→ EXPLORE THE MATERIAL:
[1] Please say whether each statement agrees with the text on Microsoft shares, answering yes or no and quoting the words of the text that decide it: (a) UBS lowered its Microsoft price target from $600 to $510. (b) Microsoft's revenue fell in the latest quarter. (c) In 2026 Microsoft is the strongest performer among the Magnificent Seven stocks.
[2] Carry on the text on Microsoft shares, starting after its final sentence.

[EXTRACTED TEXT Boundary: Start]

Key Takeaways
- MSFT shares have tumbled approximately 32% from their October 2025 record high of $542.07, representing the most severe six-month decline since the 2009 financial crisis.
- UBS reduced its price target from $600 to $510 over a 12-month horizon, pointing to underwhelming Microsoft 365 Copilot uptake among enterprise customers.
- Shares settled at $371.04 on Wednesday — the lowest closing price since April 22, 2025 — positioning the stock for its steepest quarterly loss since the fourth quarter of 2008.
- Investors across both American and Asian markets share concerns that Copilot’s 15 million seat count falls below projections, with revenue acceleration failing to materialize.
- The sharp decline has brought Microsoft’s valuation to attractive levels, with the stock trading near its lowest price-to-earnings multiple in ten years, even as revenue climbed 17% year-over-year in the latest quarter.
The year 2026 has proven challenging for Microsoft shareholders. With a 20% decline year-to-date, the technology giant stands as the weakest link among the elite Magnificent Seven stocks. This represents a dramatic reversal from the company’s $542.07 zenith achieved merely five months earlier.

[EXTRACTED TEXT Boundary: End]
[MATERIAL SUPPLIED Boundary: Start]

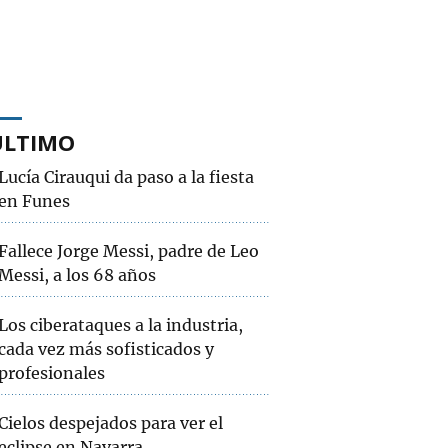
ÚLTIMO
Lucía Cirauqui da paso a la fiesta
en Funes
Fallece Jorge Messi, padre de Leo
Messi, a los 68 años
Los ciberataques a la industria,
cada vez más sofisticados y
profesionales
Cielos despejados para ver el
eclipse en Navarra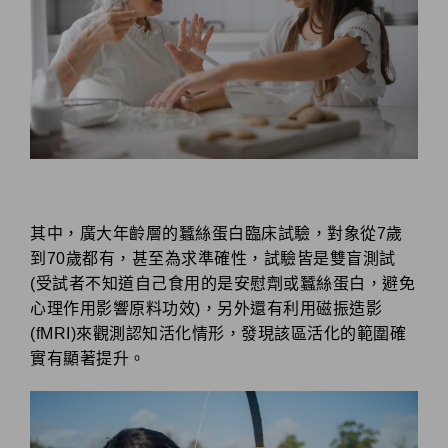
其中，廣大年齡層的蠶絲蛋白臨床試驗，對象從7歲
到70歲都有，甚至為求準確性，試驗皆是雙盲測試
(受試者不知道自己食用的是安慰劑或蠶絲蛋白，避免
心理作用影響原料功效)，另外還有利用磁振造影
(fMRI)來觀測認知活化情形，發現該區活化的範圍確
實有顯著提升。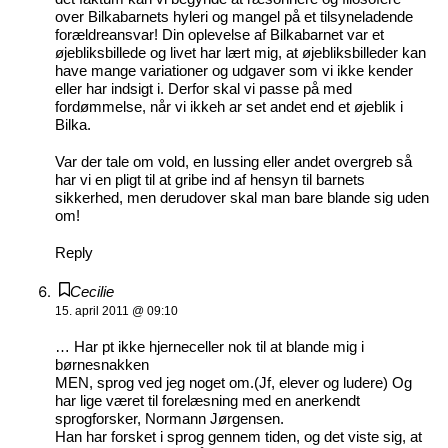
over Bilkabarnets hyleri og mangel på et tilsyneladende
forældreansvar! Din oplevelse af Bilkabarnet var et
øjebliksbillede og livet har lært mig, at øjebliksbilleder kan
have mange variationer og udgaver som vi ikke kender
eller har indsigt i. Derfor skal vi passe på med
fordømmelse, når vi ikkeh ar set andet end et øjeblik i
Bilka.
Var der tale om vold, en lussing eller andet overgreb så
har vi en pligt til at gribe ind af hensyn til barnets
sikkerhed, men derudover skal man bare blande sig uden
om!
Reply
Cecilie
15. april 2011 @ 09:10
… Har pt ikke hjerneceller nok til at blande mig i
børnesnakken
MEN, sprog ved jeg noget om.(Jf, elever og ludere) Og
har lige været til forelæsning med en anerkendt
sprogforsker, Normann Jørgensen.
Han har forsket i sprog gennem tiden, og det viste sig, at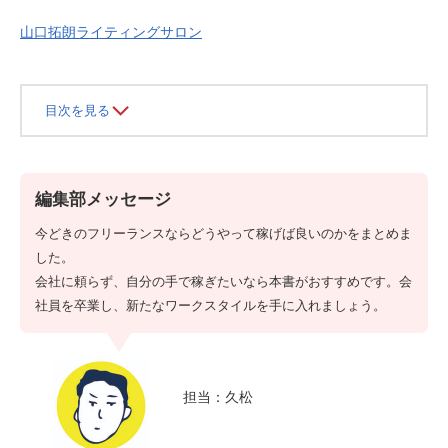
山口拓朗ライティングサロン
目次を見る
編集部メッセージ
今どきのフリーランスならどうやって稼げば良いのかをまとめま
した。
会社に頼らず、自分の手で稼ぎたいなら本書がおすすめです。会
社員を卒業し、新たなワークスタイルを手に入れましょう。
担当：久松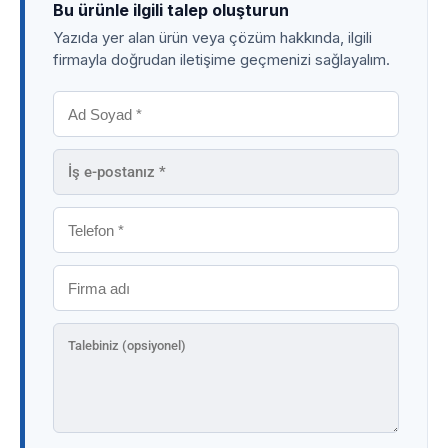
Bu ürünle ilgili talep oluşturun
Yazıda yer alan ürün veya çözüm hakkında, ilgili
firmayla doğrudan iletişime geçmenizi sağlayalım.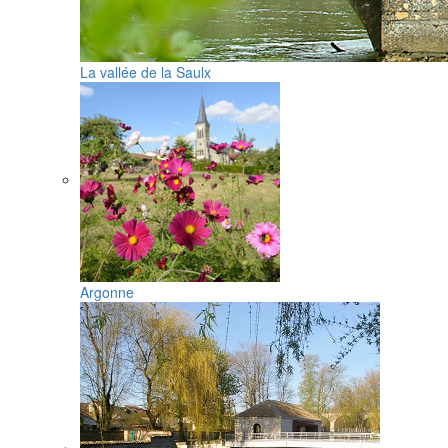
La vallée de la Saulx
Argonne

[MATERIAL SUPPLIED Boundary: End]

→ WRITTEN ANSWERS:
[1]
(a) Yes: "UBS reduced its price target from $600 to $510 over a 12-month horizon"
(b) No: "even as revenue climbed 17% year-over-year in the latest quarter"
(c) No: "the technology giant stands as the weakest link among the elite Magnificent Seven stocks"

[2]
The statistical picture tells a sobering story. Microsoft is tracking toward its steepest quarterly contraction since the fourth quarter of 2008, its most brutal three-month calendar year opening ever documented, and its most prolonged monthly retreat since a half-year slide that concluded in February 2009. These are historical benchmarks no company welcomes.
This Tuesday, UBS analysts slashed their twelve-month price objective for Microsoft from $600 down to $510. While maintaining their Buy recommendation, the firm’s assessment carried unmistakable concern. The story surrounding Microsoft 365 and Copilot “needs to improve in order for the stock to really re-rate higher,” they stated.
The central challenge revolves around a single offering: Copilot.
Microsoft’s artificial intelligence assistant, integrated throughout its Microsoft 365 ecosystem, was expected to serve as the catalyst validating the stock’s elevated multiple. However, seat sales — the company’s term for subscription figures — currently total 15 million. Market participants across Asia and America believe this figure significantly underperforms expectations. The commercial M365 revenue trajectory, UBS observed, “should be bending higher and yet it’s not.”
Microsoft offered some defense against these criticisms. The company informed UBS that Copilot underwent substantial reconstruction throughout the previous year incorporating enhancements from both OpenAI and Anthropic, with second-quarter usage metrics appearing “very good.” Yet usage statistics and revenue acceleration represent distinct metrics, and investors remain fixated on financial performance.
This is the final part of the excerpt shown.